Public speakers should practice good vocal hygiene. The voice, like the body, requires proper care. Good posture and upright positioning improve projection. Relaxed muscles and reduced muscular tension minimize laryngeal strain. Proper breath support increases projection and length of utterance. Appropriate rate of speech and clear enunciation reduce vocal strain. Balanced resonance, varied pitch, and controlled volume also help. Vocal warm-ups and cool downs protect the voice as well as proper rest, nutrition, and exercise.
Billy Graham, the world’s foremost evangelist for decades, practiced good voice care. For more than forty years, he exercised daily and practiced speaking regularly. As he talked, Graham warmed his voice up like an opera singer does the scales. At a comfortable volume and with proper breath support, he said “Yes.

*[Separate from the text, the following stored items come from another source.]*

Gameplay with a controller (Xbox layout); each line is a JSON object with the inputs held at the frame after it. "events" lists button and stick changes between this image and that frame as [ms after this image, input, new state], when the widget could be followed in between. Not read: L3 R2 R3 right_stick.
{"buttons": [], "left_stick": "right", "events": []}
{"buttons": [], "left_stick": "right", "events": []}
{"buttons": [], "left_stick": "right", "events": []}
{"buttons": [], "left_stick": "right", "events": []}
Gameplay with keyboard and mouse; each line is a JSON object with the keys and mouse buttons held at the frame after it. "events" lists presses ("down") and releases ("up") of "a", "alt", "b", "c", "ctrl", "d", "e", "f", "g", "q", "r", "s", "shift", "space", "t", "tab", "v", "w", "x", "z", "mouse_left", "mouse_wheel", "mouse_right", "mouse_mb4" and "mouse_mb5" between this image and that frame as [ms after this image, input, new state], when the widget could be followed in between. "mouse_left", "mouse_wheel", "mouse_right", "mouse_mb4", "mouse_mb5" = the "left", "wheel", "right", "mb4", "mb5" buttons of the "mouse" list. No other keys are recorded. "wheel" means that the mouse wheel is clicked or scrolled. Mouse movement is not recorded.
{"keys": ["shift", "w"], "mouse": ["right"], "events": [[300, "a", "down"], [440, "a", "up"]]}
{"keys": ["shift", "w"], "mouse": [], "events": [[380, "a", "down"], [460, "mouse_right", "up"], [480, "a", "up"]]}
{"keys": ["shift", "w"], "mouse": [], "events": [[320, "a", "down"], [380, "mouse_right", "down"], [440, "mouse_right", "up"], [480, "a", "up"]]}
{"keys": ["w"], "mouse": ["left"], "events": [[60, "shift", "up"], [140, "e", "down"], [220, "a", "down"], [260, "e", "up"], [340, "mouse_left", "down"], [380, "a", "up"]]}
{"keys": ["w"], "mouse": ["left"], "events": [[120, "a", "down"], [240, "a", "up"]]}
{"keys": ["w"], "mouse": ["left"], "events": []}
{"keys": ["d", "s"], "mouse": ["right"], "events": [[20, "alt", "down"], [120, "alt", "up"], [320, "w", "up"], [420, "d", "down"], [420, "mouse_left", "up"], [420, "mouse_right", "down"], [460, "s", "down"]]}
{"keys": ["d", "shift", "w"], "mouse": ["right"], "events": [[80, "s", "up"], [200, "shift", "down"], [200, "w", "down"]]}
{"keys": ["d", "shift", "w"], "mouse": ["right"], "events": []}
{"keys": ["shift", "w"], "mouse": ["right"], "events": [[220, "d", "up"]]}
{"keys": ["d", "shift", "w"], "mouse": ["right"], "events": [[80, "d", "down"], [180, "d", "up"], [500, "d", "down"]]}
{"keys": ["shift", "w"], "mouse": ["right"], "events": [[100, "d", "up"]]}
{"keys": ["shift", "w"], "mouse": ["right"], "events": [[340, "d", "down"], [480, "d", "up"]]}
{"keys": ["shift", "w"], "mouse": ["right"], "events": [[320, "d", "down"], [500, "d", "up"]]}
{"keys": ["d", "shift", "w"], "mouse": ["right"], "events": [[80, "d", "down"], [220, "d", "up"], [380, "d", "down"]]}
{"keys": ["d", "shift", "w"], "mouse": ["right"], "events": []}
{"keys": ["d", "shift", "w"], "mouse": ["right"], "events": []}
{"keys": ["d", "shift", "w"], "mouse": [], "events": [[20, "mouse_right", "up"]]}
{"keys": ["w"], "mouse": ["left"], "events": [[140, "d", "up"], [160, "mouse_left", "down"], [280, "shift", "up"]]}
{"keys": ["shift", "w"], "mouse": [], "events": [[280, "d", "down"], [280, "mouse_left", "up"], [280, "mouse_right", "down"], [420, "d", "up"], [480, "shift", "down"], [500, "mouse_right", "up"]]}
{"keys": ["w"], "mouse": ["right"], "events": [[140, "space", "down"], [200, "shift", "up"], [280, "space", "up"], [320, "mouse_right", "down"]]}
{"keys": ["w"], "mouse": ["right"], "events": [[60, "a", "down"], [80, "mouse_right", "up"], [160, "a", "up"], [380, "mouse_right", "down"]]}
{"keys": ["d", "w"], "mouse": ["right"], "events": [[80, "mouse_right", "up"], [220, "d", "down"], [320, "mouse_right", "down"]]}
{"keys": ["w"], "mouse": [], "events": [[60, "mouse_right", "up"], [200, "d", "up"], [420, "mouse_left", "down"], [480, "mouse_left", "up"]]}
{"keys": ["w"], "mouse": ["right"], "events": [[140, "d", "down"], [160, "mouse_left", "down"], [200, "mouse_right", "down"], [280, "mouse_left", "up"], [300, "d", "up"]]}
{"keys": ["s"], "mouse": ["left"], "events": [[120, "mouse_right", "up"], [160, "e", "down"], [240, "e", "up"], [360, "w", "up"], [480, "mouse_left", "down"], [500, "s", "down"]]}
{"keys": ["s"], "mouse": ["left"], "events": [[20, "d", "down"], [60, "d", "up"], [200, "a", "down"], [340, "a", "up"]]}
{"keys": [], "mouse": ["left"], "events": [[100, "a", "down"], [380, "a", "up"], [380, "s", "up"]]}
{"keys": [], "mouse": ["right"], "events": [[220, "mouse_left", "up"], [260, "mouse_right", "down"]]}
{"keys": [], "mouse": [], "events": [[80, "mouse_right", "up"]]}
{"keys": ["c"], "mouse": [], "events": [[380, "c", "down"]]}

Yes. Yes. No. No. No.” If the great preacher Billy Graham faithfully practiced his voice, shouldn’t you? All public speakers must commit to personal vocal care
The following suggestions will be useful to public speakers who desire to practice good voice care:
- Avoid excessively loud volume, especially screaming or shouting. Speak only when at arm reach, and avoid speaking in noisy settings.
- Avoid abrupt bursts in speaking. Use a relaxed effort.
- Limit throat clearing and coughing. Swallow to clear mucus from the vocal cords.
- Drink several (6-8) glasses of water a day, especially when taking decongestants.
- Decrease caffeinated beverages which dry out the vocal cords.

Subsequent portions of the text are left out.